Par un arrêt n° 22BX00519 du 5 mars 2024, la cour administrative d'appel de Bordeaux a, sur la requête du ministre de l'intérieur et des outre-mer, annulé ce jugement et rejeté la demande présentée devant ce tribunal par la commune de La Couronne, ainsi que ses conclusions présentées en appel.
Par un pourvoi sommaire et un mémoire complémentaire, enregistrés les 6 mai
et 6 août 2024 au secrétariat du contentieux du Conseil d'Etat, la commune de La Couronne demande au Conseil d'Etat :
1°) d'annuler cet arrêt ;
2°) réglant l'affaire au fond, de faire droit à ses conclusions de première instance et d'appel ;
3°) de mettre à la charge de l'Etat la somme de 3 000 euros au titre de l'article L. 761-1 du code de justice administrative.
2°) Sous le n° 494067, la commune de Cognac a demandé au tribunal administratif de Poitiers, d'une part, d'annuler pour excès de pouvoir l'arrêté interministériel du 15 septembre 2020 refusant de reconnaître l'état de catastrophe naturelle sur son territoire pour les mouvements de terrains différentiels consécutifs aux épisodes de sécheresse et de réhydratation des sols survenues en 2019, pour la période du 1er janvier au 31 décembre 2019 et, d'autre part, à ce qu'il soit enjoint à l'Etat de prendre un arrêté portant reconnaissance de l'état de catastrophe naturelle sur son territoire dans un délai d'un mois à compter du jugement.
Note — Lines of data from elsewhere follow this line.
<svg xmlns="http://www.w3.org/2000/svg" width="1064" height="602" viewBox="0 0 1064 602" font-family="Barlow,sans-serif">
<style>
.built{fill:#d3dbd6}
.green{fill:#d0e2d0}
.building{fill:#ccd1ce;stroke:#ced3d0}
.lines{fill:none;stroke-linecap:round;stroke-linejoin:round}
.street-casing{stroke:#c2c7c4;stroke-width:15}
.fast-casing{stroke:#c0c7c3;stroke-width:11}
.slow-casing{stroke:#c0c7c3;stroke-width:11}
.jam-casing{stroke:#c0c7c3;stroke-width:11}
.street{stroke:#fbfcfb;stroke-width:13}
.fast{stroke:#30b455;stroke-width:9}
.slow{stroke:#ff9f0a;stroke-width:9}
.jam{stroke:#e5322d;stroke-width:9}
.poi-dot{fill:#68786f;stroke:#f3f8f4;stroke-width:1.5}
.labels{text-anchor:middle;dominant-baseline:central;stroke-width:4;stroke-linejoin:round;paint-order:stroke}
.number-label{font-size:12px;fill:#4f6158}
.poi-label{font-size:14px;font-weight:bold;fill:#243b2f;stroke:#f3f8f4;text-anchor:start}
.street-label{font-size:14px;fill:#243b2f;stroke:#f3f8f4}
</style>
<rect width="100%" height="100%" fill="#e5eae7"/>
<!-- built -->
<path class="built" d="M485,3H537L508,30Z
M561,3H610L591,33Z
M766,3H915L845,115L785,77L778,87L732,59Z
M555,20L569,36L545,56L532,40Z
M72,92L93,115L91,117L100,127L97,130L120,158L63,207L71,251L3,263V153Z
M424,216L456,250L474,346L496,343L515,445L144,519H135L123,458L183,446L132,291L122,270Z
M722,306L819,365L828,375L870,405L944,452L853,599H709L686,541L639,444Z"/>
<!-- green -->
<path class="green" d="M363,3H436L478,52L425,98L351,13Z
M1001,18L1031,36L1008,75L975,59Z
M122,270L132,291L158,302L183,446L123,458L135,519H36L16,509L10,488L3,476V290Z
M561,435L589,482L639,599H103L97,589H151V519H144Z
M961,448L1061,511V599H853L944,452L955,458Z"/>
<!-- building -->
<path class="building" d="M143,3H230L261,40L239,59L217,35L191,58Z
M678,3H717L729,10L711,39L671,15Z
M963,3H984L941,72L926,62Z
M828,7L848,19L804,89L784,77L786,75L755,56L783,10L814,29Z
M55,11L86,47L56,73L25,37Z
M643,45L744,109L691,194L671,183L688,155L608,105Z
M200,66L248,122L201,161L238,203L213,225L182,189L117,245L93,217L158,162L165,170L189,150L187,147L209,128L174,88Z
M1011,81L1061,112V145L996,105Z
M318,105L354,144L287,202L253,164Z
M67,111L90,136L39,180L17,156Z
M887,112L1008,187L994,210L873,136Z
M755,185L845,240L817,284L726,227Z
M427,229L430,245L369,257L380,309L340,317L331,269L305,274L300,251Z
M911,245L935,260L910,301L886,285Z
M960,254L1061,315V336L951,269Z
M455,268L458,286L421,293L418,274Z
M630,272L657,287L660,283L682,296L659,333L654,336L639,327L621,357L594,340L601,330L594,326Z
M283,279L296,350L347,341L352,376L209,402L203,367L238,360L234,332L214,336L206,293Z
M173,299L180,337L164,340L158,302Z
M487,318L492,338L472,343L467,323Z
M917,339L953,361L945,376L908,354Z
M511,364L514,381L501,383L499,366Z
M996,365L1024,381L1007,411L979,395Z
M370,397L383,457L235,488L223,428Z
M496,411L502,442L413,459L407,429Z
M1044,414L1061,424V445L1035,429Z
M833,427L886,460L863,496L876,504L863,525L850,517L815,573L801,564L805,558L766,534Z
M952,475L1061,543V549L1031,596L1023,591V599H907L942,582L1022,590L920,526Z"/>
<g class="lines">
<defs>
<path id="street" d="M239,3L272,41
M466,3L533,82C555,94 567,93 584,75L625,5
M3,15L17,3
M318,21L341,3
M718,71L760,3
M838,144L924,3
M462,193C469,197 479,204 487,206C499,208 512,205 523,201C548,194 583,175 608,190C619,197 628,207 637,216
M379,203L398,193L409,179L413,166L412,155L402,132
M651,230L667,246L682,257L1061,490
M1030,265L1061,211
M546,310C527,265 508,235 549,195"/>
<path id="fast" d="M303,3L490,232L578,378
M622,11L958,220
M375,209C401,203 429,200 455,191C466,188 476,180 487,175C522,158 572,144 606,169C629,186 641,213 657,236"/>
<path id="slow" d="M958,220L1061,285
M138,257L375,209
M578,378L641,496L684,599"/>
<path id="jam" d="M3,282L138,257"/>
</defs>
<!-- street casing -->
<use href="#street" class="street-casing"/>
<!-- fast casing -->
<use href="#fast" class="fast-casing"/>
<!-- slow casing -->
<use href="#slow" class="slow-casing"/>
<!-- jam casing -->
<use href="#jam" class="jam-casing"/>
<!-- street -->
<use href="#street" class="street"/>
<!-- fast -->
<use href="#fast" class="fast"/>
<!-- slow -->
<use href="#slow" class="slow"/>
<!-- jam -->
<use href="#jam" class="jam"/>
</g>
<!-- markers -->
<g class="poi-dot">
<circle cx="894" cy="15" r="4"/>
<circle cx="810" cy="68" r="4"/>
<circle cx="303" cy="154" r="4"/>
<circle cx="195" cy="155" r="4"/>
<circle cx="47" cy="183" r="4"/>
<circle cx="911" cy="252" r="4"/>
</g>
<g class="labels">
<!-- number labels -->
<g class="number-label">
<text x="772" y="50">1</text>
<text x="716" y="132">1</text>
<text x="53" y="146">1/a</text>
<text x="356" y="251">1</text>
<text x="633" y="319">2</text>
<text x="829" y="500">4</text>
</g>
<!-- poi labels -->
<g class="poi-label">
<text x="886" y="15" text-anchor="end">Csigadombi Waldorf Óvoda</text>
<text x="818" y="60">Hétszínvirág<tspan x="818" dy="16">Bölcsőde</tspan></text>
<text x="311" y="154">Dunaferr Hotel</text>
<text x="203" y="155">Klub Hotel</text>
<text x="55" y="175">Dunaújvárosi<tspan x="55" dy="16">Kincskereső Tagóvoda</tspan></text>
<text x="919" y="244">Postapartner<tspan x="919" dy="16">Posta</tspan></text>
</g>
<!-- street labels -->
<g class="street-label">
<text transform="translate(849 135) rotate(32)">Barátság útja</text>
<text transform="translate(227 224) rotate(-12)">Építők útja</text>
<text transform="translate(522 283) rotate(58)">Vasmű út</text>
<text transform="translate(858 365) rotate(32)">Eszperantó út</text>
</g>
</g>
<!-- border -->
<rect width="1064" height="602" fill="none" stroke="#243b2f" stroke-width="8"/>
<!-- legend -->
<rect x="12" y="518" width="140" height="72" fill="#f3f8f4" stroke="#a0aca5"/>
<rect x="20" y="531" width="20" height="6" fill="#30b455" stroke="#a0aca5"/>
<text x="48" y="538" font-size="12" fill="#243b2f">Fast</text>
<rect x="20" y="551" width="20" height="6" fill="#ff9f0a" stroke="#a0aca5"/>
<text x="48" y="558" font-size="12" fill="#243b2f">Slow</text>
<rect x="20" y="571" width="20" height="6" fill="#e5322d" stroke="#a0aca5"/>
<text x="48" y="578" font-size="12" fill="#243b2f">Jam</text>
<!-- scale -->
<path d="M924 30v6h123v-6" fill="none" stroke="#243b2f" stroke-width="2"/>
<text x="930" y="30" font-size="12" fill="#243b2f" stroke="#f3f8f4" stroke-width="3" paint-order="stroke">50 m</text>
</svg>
Par un jugement n° 2003162 du 14 juin 2022, le tribunal a annulé l'arrêté du 15 septembre 2020 en tant qu'il n'a pas inscrit la commune de Cognac sur la liste des communes reconnues en état de catastrophe naturelle au titre des mouvements de terrain différentiels consécutifs à la sécheresse et à la réhydratation des sols pour la période courant du 1er janvier au 31 décembre 2019 et a enjoint à l'Etat de procéder à un nouvel examen de la demande de la commune.
Par un arrêt n° 22BX02120 du 5 mars 2024, la cour administrative d'appel de Bordeaux a, sur la requête du ministre de l'intérieur et des outre-mer, annulé ce jugement et rejeté la demande présentée devant ce tribunal par la commune de Cognac ainsi que ses conclusions présentées en appel.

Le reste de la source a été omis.